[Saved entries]

Content starts

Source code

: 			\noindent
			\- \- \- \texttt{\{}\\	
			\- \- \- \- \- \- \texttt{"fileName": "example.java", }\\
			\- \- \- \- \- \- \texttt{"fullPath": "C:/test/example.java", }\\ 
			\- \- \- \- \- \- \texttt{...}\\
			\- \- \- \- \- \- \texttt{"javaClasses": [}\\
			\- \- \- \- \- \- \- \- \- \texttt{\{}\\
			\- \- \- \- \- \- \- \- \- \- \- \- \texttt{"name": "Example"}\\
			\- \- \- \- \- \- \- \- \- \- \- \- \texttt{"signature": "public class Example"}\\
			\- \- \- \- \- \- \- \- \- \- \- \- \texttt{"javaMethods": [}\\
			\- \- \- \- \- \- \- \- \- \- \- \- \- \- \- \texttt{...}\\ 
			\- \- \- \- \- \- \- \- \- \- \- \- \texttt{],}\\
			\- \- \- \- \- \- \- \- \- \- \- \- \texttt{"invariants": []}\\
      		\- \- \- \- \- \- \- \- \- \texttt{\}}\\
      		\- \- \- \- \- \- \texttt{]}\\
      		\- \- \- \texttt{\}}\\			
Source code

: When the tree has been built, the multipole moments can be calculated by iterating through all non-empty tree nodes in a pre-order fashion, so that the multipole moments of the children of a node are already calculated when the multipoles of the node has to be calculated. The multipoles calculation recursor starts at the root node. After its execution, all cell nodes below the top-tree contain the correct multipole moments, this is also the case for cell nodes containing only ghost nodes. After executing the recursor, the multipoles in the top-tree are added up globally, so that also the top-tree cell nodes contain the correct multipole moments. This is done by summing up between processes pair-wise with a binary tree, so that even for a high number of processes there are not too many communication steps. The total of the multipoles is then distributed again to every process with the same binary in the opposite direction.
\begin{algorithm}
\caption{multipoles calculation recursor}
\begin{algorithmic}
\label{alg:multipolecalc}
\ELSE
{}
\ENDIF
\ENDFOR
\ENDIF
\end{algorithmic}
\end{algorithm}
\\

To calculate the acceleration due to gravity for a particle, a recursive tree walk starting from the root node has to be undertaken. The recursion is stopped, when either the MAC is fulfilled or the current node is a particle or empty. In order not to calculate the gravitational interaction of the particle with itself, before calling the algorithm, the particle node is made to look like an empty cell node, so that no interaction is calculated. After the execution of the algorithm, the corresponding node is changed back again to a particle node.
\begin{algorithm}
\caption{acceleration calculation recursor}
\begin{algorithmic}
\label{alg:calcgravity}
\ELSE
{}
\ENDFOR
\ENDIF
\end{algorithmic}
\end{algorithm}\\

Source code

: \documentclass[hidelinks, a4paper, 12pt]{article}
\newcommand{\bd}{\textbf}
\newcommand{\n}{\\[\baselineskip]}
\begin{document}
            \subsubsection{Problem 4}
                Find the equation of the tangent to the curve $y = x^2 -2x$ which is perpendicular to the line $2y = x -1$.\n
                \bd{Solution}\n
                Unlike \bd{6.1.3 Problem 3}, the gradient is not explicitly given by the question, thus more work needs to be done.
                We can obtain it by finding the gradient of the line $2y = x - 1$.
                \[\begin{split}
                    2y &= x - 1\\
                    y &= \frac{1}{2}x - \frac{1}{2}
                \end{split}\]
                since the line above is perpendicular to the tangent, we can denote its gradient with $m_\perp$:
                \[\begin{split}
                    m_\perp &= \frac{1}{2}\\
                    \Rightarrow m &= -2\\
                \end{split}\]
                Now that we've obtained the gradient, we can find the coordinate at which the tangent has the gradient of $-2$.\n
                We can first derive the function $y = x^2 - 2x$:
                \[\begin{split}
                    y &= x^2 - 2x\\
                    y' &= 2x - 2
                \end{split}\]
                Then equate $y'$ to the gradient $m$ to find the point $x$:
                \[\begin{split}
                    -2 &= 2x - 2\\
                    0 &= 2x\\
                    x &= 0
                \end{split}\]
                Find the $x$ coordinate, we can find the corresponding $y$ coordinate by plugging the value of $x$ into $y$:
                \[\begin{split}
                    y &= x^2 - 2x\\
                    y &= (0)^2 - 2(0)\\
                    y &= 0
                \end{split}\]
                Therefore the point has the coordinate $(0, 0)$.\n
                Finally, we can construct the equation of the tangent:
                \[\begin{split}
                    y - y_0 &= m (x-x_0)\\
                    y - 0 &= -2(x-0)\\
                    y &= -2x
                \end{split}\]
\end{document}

Content ends

Work request: Recopy all the entries faithfully, leaving none out.

Solution to this exercise:
Source code

: 			\noindent
			\- \- \- \texttt{\{}\\	
			\- \- \- \- \- \- \texttt{"fileName": "example.java", }\\
			\- \- \- \- \- \- \texttt{"fullPath": "C:/test/example.java", }\\ 
			\- \- \- \- \- \- \texttt{...}\\
			\- \- \- \- \- \- \texttt{"javaClasses": [}\\
			\- \- \- \- \- \- \- \- \- \texttt{\{}\\
			\- \- \- \- \- \- \- \- \- \- \- \- \texttt{"name": "Example"}\\
			\- \- \- \- \- \- \- \- \- \- \- \- \texttt{"signature": "public class Example"}\\
			\- \- \- \- \- \- \- \- \- \- \- \- \texttt{"javaMethods": [}\\
			\- \- \- \- \- \- \- \- \- \- \- \- \- \- \- \texttt{...}\\ 
			\- \- \- \- \- \- \- \- \- \- \- \- \texttt{],}\\
			\- \- \- \- \- \- \- \- \- \- \- \- \texttt{"invariants": []}\\
      		\- \- \- \- \- \- \- \- \- \texttt{\}}\\
      		\- \- \- \- \- \- \texttt{]}\\
      		\- \- \- \texttt{\}}\\			
Source code

: When the tree has been built, the multipole moments can be calculated by iterating through all non-empty tree nodes in a pre-order fashion, so that the multipole moments of the children of a node are already calculated when the multipoles of the node has to be calculated. The multipoles calculation recursor starts at the root node. After its execution, all cell nodes below the top-tree contain the correct multipole moments, this is also the case for cell nodes containing only ghost nodes. After executing the recursor, the multipoles in the top-tree are added up globally, so that also the top-tree cell nodes contain the correct multipole moments. This is done by summing up between processes pair-wise with a binary tree, so that even for a high number of processes there are not too many communication steps. The total of the multipoles is then distributed again to every process with the same binary in the opposite direction.
\begin{algorithm}
\caption{multipoles calculation recursor}
\begin{algorithmic}
\label{alg:multipolecalc}
\ELSE
{}
\ENDIF
\ENDFOR
\ENDIF
\end{algorithmic}
\end{algorithm}
\\

To calculate the acceleration due to gravity for a particle, a recursive tree walk starting from the root node has to be undertaken. The recursion is stopped, when either the MAC is fulfilled or the current node is a particle or empty. In order not to calculate the gravitational interaction of the particle with itself, before calling the algorithm, the particle node is made to look like an empty cell node, so that no interaction is calculated. After the execution of the algorithm, the corresponding node is changed back again to a particle node.
\begin{algorithm}
\caption{acceleration calculation recursor}
\begin{algorithmic}
\label{alg:calcgravity}
\ELSE
{}
\ENDFOR
\ENDIF
\end{algorithmic}
\end{algorithm}\\

Source code

: \documentclass[hidelinks, a4paper, 12pt]{article}
\newcommand{\bd}{\textbf}
\newcommand{\n}{\\[\baselineskip]}
\begin{document}
            \subsubsection{Problem 4}
                Find the equation of the tangent to the curve $y = x^2 -2x$ which is perpendicular to the line $2y = x -1$.\n
                \bd{Solution}\n
                Unlike \bd{6.1.3 Problem 3}, the gradient is not explicitly given by the question, thus more work needs to be done.
                We can obtain it by finding the gradient of the line $2y = x - 1$.
                \[\begin{split}
                    2y &= x - 1\\
                    y &= \frac{1}{2}x - \frac{1}{2}
                \end{split}\]
                since the line above is perpendicular to the tangent, we can denote its gradient with $m_\perp$:
                \[\begin{split}
                    m_\perp &= \frac{1}{2}\\
                    \Rightarrow m &= -2\\
                \end{split}\]
                Now that we've obtained the gradient, we can find the coordinate at which the tangent has the gradient of $-2$.\n
                We can first derive the function $y = x^2 - 2x$:
                \[\begin{split}
                    y &= x^2 - 2x\\
                    y' &= 2x - 2
                \end{split}\]
                Then equate $y'$ to the gradient $m$ to find the point $x$:
                \[\begin{split}
                    -2 &= 2x - 2\\
                    0 &= 2x\\
                    x &= 0
                \end{split}\]
                Find the $x$ coordinate, we can find the corresponding $y$ coordinate by plugging the value of $x$ into $y$:
                \[\begin{split}
                    y &= x^2 - 2x\\
                    y &= (0)^2 - 2(0)\\
                    y &= 0
                \end{split}\]
                Therefore the point has the coordinate $(0, 0)$.\n
                Finally, we can construct the equation of the tangent:
                \[\begin{split}
                    y - y_0 &= m (x-x_0)\\
                    y - 0 &= -2(x-0)\\
                    y &= -2x
                \end{split}\]
\end{document}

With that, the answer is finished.